◆ Document extract
────────────────

So, that’s taken our price target up to £1 from 76p and, actually, we’ve got a fairly high degree of confidence that we’re now through some substantial risk in the business and that this product could very quickly gain traction once it’s through the clinic as going to market as a completely new treatment option for Lupus patients who have a more severe form of the disease.

Q5: So, in your view, what differentiates Lupuzor™ to other drugs in this therapeutic disease area of Lupus?

A5: That’s a very good question. When you look at Lupus as a space, a lot of the drugs that have been developed have piggy-basked off each other, in many cases not successfully, they’ve tried to approach particular biological targets. So, there are a number of drugs that are targeted to what we call B-cells which is an issue in Lupus for patients and a newer set of drugs, one developed by AstraZeneca, is targeting another receptor called interferon receptors. Both of those targets are very important players in the immune systems so if you’re going to down regulated them or ablate them or inactivate them then there may be unintended consequences.

What I like so much about Lupuzor is that it’s effectively not trying to ablate a particular target, it’s trying to modulate a target and that particular target which is related to T-cells ultimately, that target is directly attributable to the damage that Lupus causes through the immune system in these T-cells. They have a much more focused and targeted approach with a gentler outcome and we’re not seeing the side effect profile that we’re seeing with the other drug in the market, there’s only one which is Benlysta by GlaxoSmithKline. I believe we’ll have a better safety profile than the newcomer drug which AstraZeneca is looking to file, Anifrolumab, in the second half of 2020.

Q6: Can you outline your views on ongoing key milestones that you’ll be looking for in IMM over the next few months and may be up to a year, something that’ll help maintain the momentum in its share price?

A6: It’s very interesting as you look at IMM and the story as it plays out in 2020. They’ll be a number of news flow events and inflection points, not least of course ultimately the start of the second Phase III clinical trial in Lupus patients, both in the US and Europe. As we progress through the year, we will start to have further milestones surrounding the initiation of the site, the recruitment etc.

More importantly, because the company has now been able to strike this commercial deal, there is of course, as I said earlier, the possibility of further licencing deals that will be brought to the table and announced hopefully.

────────────────

◆ Input data
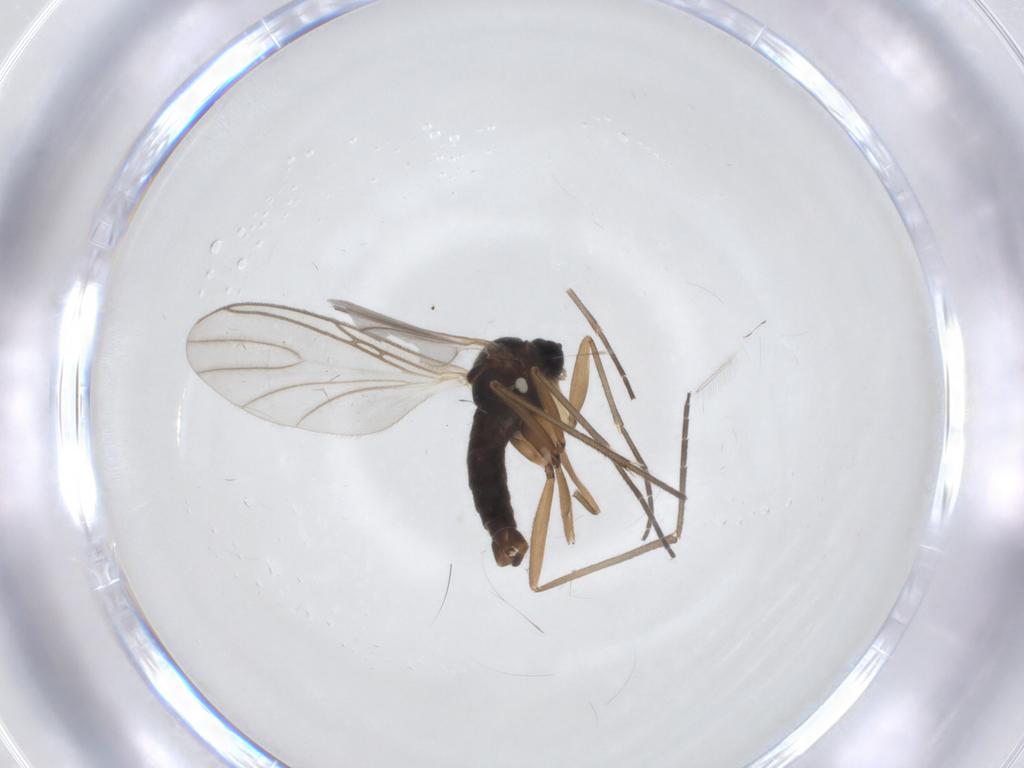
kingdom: Animalia
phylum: Arthropoda
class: Insecta
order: Diptera
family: Sciaridae
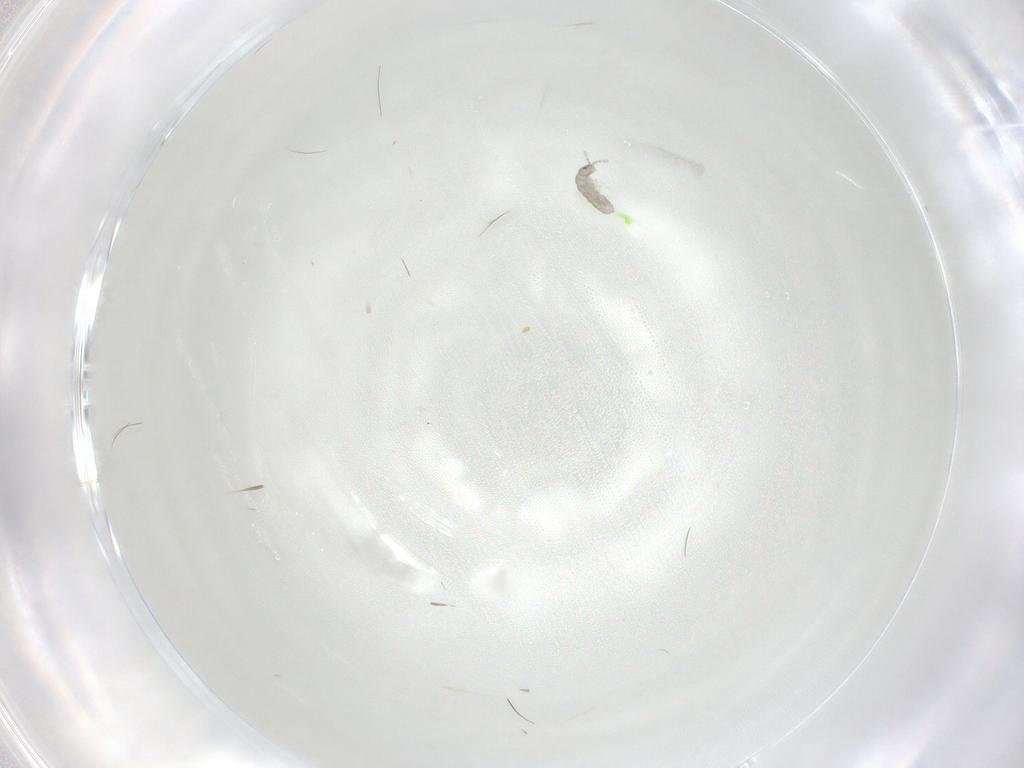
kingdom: Animalia
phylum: Arthropoda
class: Collembola
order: Entomobryomorpha
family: Isotomidae
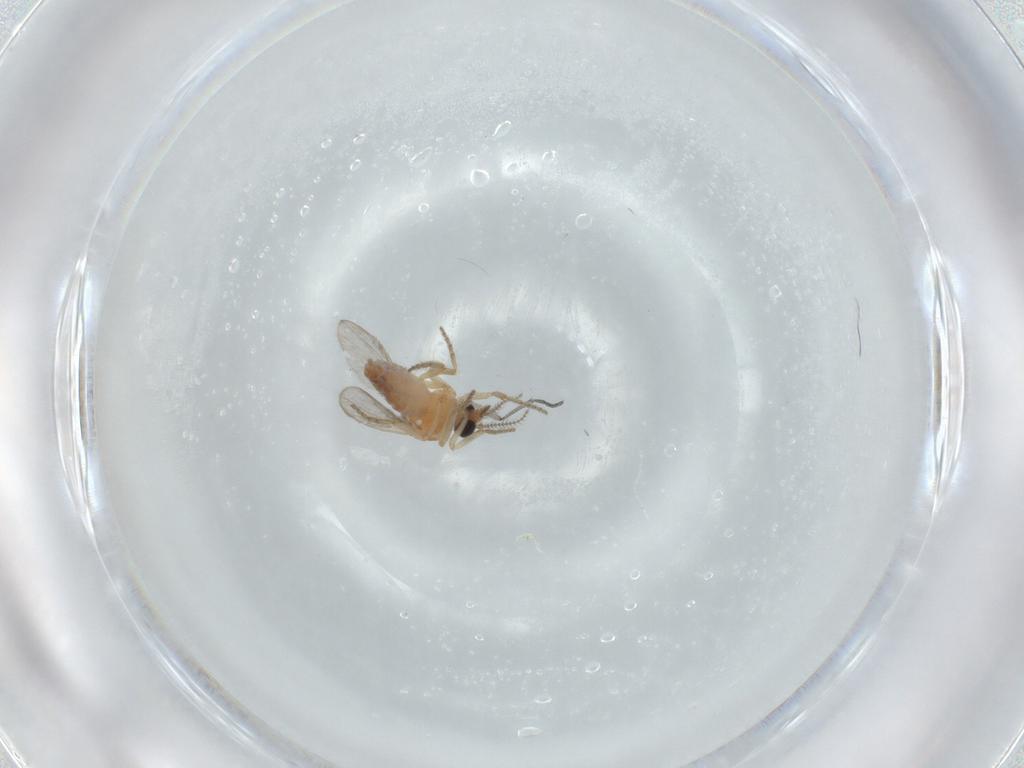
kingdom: Animalia
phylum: Arthropoda
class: Insecta
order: Diptera
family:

────────────────

Answer these questions from the interview excerpt on Lupuzor:
(a) To what figure was the price target raised, and from what figure?
(b) Which drug, and which company's, is named as the only other drug in the market?
(c) In which two places is the second Phase III clinical trial in Lupus patients expected to start?
The data come from a different source than the interview excerpt.

(a) The price target was raised to £1 from 76p.
(b) Benlysta, by GlaxoSmithKline.
(c) The US and Europe.